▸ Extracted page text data
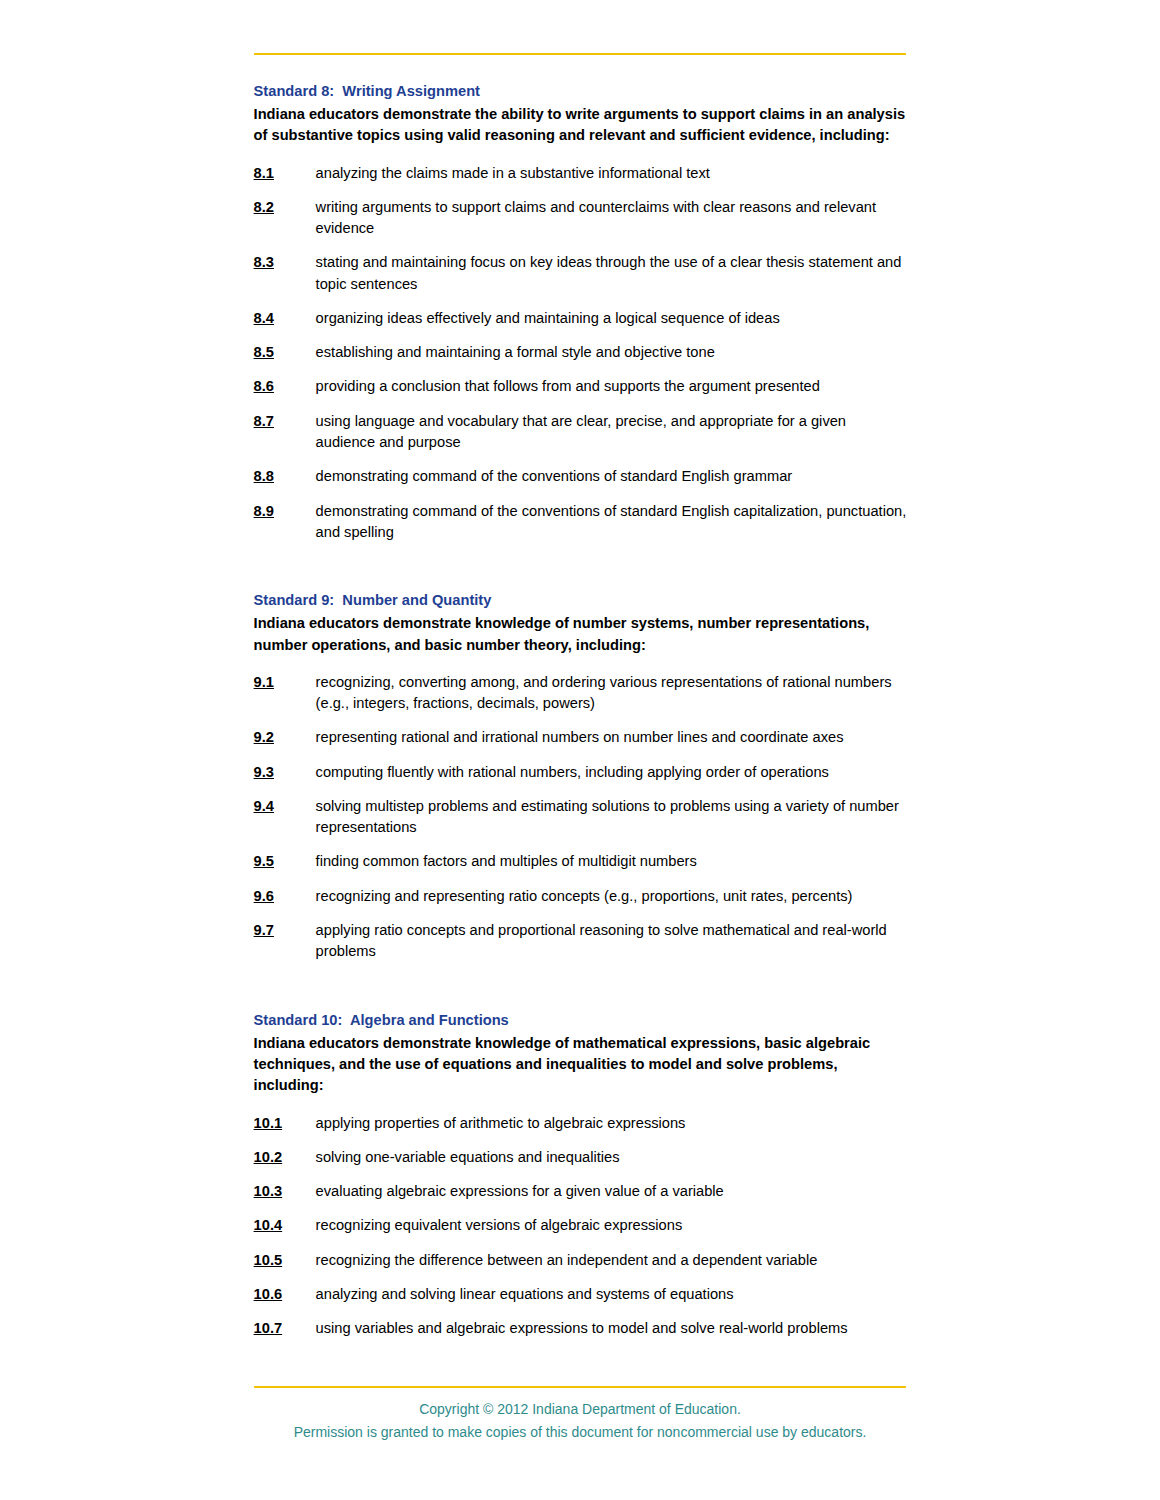Standard 8: Writing Assignment
Indiana educators demonstrate the ability to write arguments to support claims in an analysis of substantive topics using valid reasoning and relevant and sufficient evidence, including:
| 8.1 | analyzing the claims made in a substantive informational text |
| 8.2 | writing arguments to support claims and counterclaims with clear reasons and relevant evidence |
| 8.3 | stating and maintaining focus on key ideas through the use of a clear thesis statement and topic sentences |
| 8.4 | organizing ideas effectively and maintaining a logical sequence of ideas |
| 8.5 | establishing and maintaining a formal style and objective tone |
| 8.6 | providing a conclusion that follows from and supports the argument presented |
| 8.7 | using language and vocabulary that are clear, precise, and appropriate for a given audience and purpose |
| 8.8 | demonstrating command of the conventions of standard English grammar |
| 8.9 | demonstrating command of the conventions of standard English capitalization, punctuation, and spelling |
Standard 9: Number and Quantity
Indiana educators demonstrate knowledge of number systems, number representations, number operations, and basic number theory, including:
| 9.1 | recognizing, converting among, and ordering various representations of rational numbers (e.g., integers, fractions, decimals, powers) |
| 9.2 | representing rational and irrational numbers on number lines and coordinate axes |
| 9.3 | computing fluently with rational numbers, including applying order of operations |
| 9.4 | solving multistep problems and estimating solutions to problems using a variety of number representations |
| 9.5 | finding common factors and multiples of multidigit numbers |
| 9.6 | recognizing and representing ratio concepts (e.g., proportions, unit rates, percents) |
| 9.7 | applying ratio concepts and proportional reasoning to solve mathematical and real-world problems |
Standard 10: Algebra and Functions
Indiana educators demonstrate knowledge of mathematical expressions, basic algebraic techniques, and the use of equations and inequalities to model and solve problems, including:
| 10.1 | applying properties of arithmetic to algebraic expressions |
| 10.2 | solving one-variable equations and inequalities |
| 10.3 | evaluating algebraic expressions for a given value of a variable |
| 10.4 | recognizing equivalent versions of algebraic expressions |
| 10.5 | recognizing the difference between an independent and a dependent variable |
| 10.6 | analyzing and solving linear equations and systems of equations |
| 10.7 | using variables and algebraic expressions to model and solve real-world problems |
Copyright © 2012 Indiana Department of Education.
Permission is granted to make copies of this document for noncommercial use by educators.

▸ Activity
Quote the records above exactly, leaving out any pictures.

▸ Answer section
Standard 8: Writing Assignment
Indiana educators demonstrate the ability to write arguments to support claims in an analysis of substantive topics using valid reasoning and relevant and sufficient evidence, including:
| 8.1 | analyzing the claims made in a substantive informational text |
| 8.2 | writing arguments to support claims and counterclaims with clear reasons and relevant evidence |
| 8.3 | stating and maintaining focus on key ideas through the use of a clear thesis statement and topic sentences |
| 8.4 | organizing ideas effectively and maintaining a logical sequence of ideas |
| 8.5 | establishing and maintaining a formal style and objective tone |
| 8.6 | providing a conclusion that follows from and supports the argument presented |
| 8.7 | using language and vocabulary that are clear, precise, and appropriate for a given audience and purpose |
| 8.8 | demonstrating command of the conventions of standard English grammar |
| 8.9 | demonstrating command of the conventions of standard English capitalization, punctuation, and spelling |
Standard 9: Number and Quantity
Indiana educators demonstrate knowledge of number systems, number representations, number operations, and basic number theory, including:
| 9.1 | recognizing, converting among, and ordering various representations of rational numbers (e.g., integers, fractions, decimals, powers) |
| 9.2 | representing rational and irrational numbers on number lines and coordinate axes |
| 9.3 | computing fluently with rational numbers, including applying order of operations |
| 9.4 | solving multistep problems and estimating solutions to problems using a variety of number representations |
| 9.5 | finding common factors and multiples of multidigit numbers |
| 9.6 | recognizing and representing ratio concepts (e.g., proportions, unit rates, percents) |
| 9.7 | applying ratio concepts and proportional reasoning to solve mathematical and real-world problems |
Standard 10: Algebra and Functions
Indiana educators demonstrate knowledge of mathematical expressions, basic algebraic techniques, and the use of equations and inequalities to model and solve problems, including:
| 10.1 | applying properties of arithmetic to algebraic expressions |
| 10.2 | solving one-variable equations and inequalities |
| 10.3 | evaluating algebraic expressions for a given value of a variable |
| 10.4 | recognizing equivalent versions of algebraic expressions |
| 10.5 | recognizing the difference between an independent and a dependent variable |
| 10.6 | analyzing and solving linear equations and systems of equations |
| 10.7 | using variables and algebraic expressions to model and solve real-world problems |
Copyright © 2012 Indiana Department of Education.
Permission is granted to make copies of this document for noncommercial use by educators.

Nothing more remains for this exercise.